* [Try it] Would you please copy every line of the material that follows, exactly as it reads?

* [Provided material]
►
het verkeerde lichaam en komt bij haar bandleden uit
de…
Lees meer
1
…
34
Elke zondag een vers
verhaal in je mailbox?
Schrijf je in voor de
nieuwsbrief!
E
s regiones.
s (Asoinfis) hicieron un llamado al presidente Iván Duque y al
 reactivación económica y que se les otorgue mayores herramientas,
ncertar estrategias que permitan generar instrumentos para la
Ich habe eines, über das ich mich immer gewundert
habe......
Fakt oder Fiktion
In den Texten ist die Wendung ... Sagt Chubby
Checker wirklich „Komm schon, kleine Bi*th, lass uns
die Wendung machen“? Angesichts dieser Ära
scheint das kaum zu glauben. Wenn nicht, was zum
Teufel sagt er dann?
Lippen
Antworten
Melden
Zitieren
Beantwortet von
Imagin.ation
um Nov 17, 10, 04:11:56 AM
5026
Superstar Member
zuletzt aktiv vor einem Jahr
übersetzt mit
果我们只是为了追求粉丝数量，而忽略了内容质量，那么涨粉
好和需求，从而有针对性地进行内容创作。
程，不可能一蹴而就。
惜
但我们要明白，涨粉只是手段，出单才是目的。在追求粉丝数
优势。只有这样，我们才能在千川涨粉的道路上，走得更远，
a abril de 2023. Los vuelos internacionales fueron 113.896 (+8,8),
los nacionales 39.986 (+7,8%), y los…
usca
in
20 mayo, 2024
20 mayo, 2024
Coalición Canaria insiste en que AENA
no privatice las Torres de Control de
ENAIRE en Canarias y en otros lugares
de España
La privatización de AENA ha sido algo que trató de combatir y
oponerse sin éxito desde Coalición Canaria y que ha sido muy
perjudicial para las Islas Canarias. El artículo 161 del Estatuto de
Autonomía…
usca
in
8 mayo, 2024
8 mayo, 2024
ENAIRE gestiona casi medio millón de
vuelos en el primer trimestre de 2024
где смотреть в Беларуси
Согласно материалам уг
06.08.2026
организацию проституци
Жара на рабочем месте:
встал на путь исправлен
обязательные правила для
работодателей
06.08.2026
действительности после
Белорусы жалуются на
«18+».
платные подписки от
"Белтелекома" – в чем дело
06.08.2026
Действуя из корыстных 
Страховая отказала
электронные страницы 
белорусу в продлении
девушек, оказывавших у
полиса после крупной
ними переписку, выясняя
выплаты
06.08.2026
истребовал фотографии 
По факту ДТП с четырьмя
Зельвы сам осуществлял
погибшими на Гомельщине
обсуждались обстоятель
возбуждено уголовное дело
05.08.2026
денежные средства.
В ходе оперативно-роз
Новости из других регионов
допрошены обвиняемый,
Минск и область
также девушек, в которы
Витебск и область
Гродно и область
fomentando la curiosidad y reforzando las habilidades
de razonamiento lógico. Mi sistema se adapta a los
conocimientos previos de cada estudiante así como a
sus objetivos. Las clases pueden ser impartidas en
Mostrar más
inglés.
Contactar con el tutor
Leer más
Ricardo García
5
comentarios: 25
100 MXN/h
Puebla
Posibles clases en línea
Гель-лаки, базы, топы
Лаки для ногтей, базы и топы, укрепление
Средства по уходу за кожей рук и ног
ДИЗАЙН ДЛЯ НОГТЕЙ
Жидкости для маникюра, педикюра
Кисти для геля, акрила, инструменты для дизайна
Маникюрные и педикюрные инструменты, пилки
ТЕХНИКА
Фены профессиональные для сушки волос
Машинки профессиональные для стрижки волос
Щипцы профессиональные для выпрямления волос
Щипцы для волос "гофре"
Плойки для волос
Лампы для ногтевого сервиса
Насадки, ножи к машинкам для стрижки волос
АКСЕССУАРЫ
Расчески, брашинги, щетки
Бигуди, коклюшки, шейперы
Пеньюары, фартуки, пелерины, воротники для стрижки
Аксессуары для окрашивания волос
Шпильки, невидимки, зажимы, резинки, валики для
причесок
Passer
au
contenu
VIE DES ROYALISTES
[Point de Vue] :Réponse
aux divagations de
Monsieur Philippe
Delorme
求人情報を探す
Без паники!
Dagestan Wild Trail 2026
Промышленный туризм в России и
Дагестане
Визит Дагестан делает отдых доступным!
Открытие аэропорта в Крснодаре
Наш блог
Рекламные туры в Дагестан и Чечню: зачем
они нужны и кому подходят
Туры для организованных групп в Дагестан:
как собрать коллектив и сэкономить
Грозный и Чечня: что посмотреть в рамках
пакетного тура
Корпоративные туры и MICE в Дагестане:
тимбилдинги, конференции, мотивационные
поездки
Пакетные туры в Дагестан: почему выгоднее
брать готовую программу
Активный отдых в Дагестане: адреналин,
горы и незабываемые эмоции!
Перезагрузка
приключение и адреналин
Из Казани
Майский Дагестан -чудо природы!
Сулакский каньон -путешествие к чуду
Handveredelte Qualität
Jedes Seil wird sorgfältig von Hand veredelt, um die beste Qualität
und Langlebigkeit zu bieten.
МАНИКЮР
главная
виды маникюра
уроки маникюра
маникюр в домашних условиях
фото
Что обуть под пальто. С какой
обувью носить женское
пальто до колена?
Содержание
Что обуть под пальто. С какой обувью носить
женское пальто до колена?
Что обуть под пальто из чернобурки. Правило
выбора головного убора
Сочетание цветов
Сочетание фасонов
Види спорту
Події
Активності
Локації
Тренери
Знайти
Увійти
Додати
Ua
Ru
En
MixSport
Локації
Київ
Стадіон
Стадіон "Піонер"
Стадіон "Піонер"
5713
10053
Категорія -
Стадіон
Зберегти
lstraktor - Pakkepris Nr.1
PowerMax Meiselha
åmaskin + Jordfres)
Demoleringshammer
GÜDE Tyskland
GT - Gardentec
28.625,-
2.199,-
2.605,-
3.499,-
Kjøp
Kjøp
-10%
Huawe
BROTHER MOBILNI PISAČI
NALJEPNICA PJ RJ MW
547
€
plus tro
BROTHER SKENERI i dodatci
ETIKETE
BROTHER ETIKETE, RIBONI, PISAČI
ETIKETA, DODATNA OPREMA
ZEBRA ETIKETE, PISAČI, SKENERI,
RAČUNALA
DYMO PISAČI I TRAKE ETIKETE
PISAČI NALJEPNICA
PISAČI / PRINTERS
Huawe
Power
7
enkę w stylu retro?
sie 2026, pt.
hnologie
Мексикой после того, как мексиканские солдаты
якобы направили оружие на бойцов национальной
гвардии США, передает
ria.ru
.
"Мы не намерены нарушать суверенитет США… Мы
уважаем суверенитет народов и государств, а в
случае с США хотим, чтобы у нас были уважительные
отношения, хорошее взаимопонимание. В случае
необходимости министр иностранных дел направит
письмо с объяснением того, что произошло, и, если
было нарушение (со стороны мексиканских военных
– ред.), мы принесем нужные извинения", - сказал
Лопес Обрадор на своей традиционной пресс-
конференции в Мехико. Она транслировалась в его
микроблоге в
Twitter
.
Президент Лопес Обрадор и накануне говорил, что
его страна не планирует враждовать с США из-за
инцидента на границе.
◄
* [Reply to the exercise]
het verkeerde lichaam en komt bij haar bandleden uit
de…
Lees meer
1
…
34
Elke zondag een vers
verhaal in je mailbox?
Schrijf je in voor de
nieuwsbrief!
E
s regiones.
s (Asoinfis) hicieron un llamado al presidente Iván Duque y al
 reactivación económica y que se les otorgue mayores herramientas,
ncertar estrategias que permitan generar instrumentos para la
Ich habe eines, über das ich mich immer gewundert
habe......
Fakt oder Fiktion
In den Texten ist die Wendung ... Sagt Chubby
Checker wirklich „Komm schon, kleine Bi*th, lass uns
die Wendung machen“? Angesichts dieser Ära
scheint das kaum zu glauben. Wenn nicht, was zum
Teufel sagt er dann?
Lippen
Antworten
Melden
Zitieren
Beantwortet von
Imagin.ation
um Nov 17, 10, 04:11:56 AM
5026
Superstar Member
zuletzt aktiv vor einem Jahr
übersetzt mit
果我们只是为了追求粉丝数量，而忽略了内容质量，那么涨粉
好和需求，从而有针对性地进行内容创作。
程，不可能一蹴而就。
惜
但我们要明白，涨粉只是手段，出单才是目的。在追求粉丝数
优势。只有这样，我们才能在千川涨粉的道路上，走得更远，
a abril de 2023. Los vuelos internacionales fueron 113.896 (+8,8),
los nacionales 39.986 (+7,8%), y los…
usca
in
20 mayo, 2024
20 mayo, 2024
Coalición Canaria insiste en que AENA
no privatice las Torres de Control de
ENAIRE en Canarias y en otros lugares
de España
La privatización de AENA ha sido algo que trató de combatir y
oponerse sin éxito desde Coalición Canaria y que ha sido muy
perjudicial para las Islas Canarias. El artículo 161 del Estatuto de
Autonomía…
usca
in
8 mayo, 2024
8 mayo, 2024
ENAIRE gestiona casi medio millón de
vuelos en el primer trimestre de 2024
где смотреть в Беларуси
Согласно материалам уг
06.08.2026
организацию проституци
Жара на рабочем месте:
встал на путь исправлен
обязательные правила для
работодателей
06.08.2026
действительности после
Белорусы жалуются на
«18+».
платные подписки от
"Белтелекома" – в чем дело
06.08.2026
Действуя из корыстных 
Страховая отказала
электронные страницы 
белорусу в продлении
девушек, оказывавших у
полиса после крупной
ними переписку, выясняя
выплаты
06.08.2026
истребовал фотографии 
По факту ДТП с четырьмя
Зельвы сам осуществлял
погибшими на Гомельщине
обсуждались обстоятель
возбуждено уголовное дело
05.08.2026
денежные средства.
В ходе оперативно-роз
Новости из других регионов
допрошены обвиняемый,
Минск и область
также девушек, в которы
Витебск и область
Гродно и область
fomentando la curiosidad y reforzando las habilidades
de razonamiento lógico. Mi sistema se adapta a los
conocimientos previos de cada estudiante así como a
sus objetivos. Las clases pueden ser impartidas en
Mostrar más
inglés.
Contactar con el tutor
Leer más
Ricardo García
5
comentarios: 25
100 MXN/h
Puebla
Posibles clases en línea
Гель-лаки, базы, топы
Лаки для ногтей, базы и топы, укрепление
Средства по уходу за кожей рук и ног
ДИЗАЙН ДЛЯ НОГТЕЙ
Жидкости для маникюра, педикюра
Кисти для геля, акрила, инструменты для дизайна
Маникюрные и педикюрные инструменты, пилки
ТЕХНИКА
Фены профессиональные для сушки волос
Машинки профессиональные для стрижки волос
Щипцы профессиональные для выпрямления волос
Щипцы для волос "гофре"
Плойки для волос
Лампы для ногтевого сервиса
Насадки, ножи к машинкам для стрижки волос
АКСЕССУАРЫ
Расчески, брашинги, щетки
Бигуди, коклюшки, шейперы
Пеньюары, фартуки, пелерины, воротники для стрижки
Аксессуары для окрашивания волос
Шпильки, невидимки, зажимы, резинки, валики для
причесок
Passer
au
contenu
VIE DES ROYALISTES
[Point de Vue] :Réponse
aux divagations de
Monsieur Philippe
Delorme
求人情報を探す
Без паники!
Dagestan Wild Trail 2026
Промышленный туризм в России и
Дагестане
Визит Дагестан делает отдых доступным!
Открытие аэропорта в Крснодаре
Наш блог
Рекламные туры в Дагестан и Чечню: зачем
они нужны и кому подходят
Туры для организованных групп в Дагестан:
как собрать коллектив и сэкономить
Грозный и Чечня: что посмотреть в рамках
пакетного тура
Корпоративные туры и MICE в Дагестане:
тимбилдинги, конференции, мотивационные
поездки
Пакетные туры в Дагестан: почему выгоднее
брать готовую программу
Активный отдых в Дагестане: адреналин,
горы и незабываемые эмоции!
Перезагрузка
приключение и адреналин
Из Казани
Майский Дагестан -чудо природы!
Сулакский каньон -путешествие к чуду
Handveredelte Qualität
Jedes Seil wird sorgfältig von Hand veredelt, um die beste Qualität
und Langlebigkeit zu bieten.
МАНИКЮР
главная
виды маникюра
уроки маникюра
маникюр в домашних условиях
фото
Что обуть под пальто. С какой
обувью носить женское
пальто до колена?
Содержание
Что обуть под пальто. С какой обувью носить
женское пальто до колена?
Что обуть под пальто из чернобурки. Правило
выбора головного убора
Сочетание цветов
Сочетание фасонов
Види спорту
Події
Активності
Локації
Тренери
Знайти
Увійти
Додати
Ua
Ru
En
MixSport
Локації
Київ
Стадіон
Стадіон "Піонер"
Стадіон "Піонер"
5713
10053
Категорія -
Стадіон
Зберегти
lstraktor - Pakkepris Nr.1
PowerMax Meiselha
åmaskin + Jordfres)
Demoleringshammer
GÜDE Tyskland
GT - Gardentec
28.625,-
2.199,-
2.605,-
3.499,-
Kjøp
Kjøp
-10%
Huawe
BROTHER MOBILNI PISAČI
NALJEPNICA PJ RJ MW
547
€
plus tro
BROTHER SKENERI i dodatci
ETIKETE
BROTHER ETIKETE, RIBONI, PISAČI
ETIKETA, DODATNA OPREMA
ZEBRA ETIKETE, PISAČI, SKENERI,
RAČUNALA
DYMO PISAČI I TRAKE ETIKETE
PISAČI NALJEPNICA
PISAČI / PRINTERS
Huawe
Power
7
enkę w stylu retro?
sie 2026, pt.
hnologie
Мексикой после того, как мексиканские солдаты
якобы направили оружие на бойцов национальной
гвардии США, передает
ria.ru
.
"Мы не намерены нарушать суверенитет США… Мы
уважаем суверенитет народов и государств, а в
случае с США хотим, чтобы у нас были уважительные
отношения, хорошее взаимопонимание. В случае
необходимости министр иностранных дел направит
письмо с объяснением того, что произошло, и, если
было нарушение (со стороны мексиканских военных
– ред.), мы принесем нужные извинения", - сказал
Лопес Обрадор на своей традиционной пресс-
конференции в Мехико. Она транслировалась в его
микроблоге в
Twitter
.
Президент Лопес Обрадор и накануне говорил, что
его страна не планирует враждовать с США из-за
инцидента на границе.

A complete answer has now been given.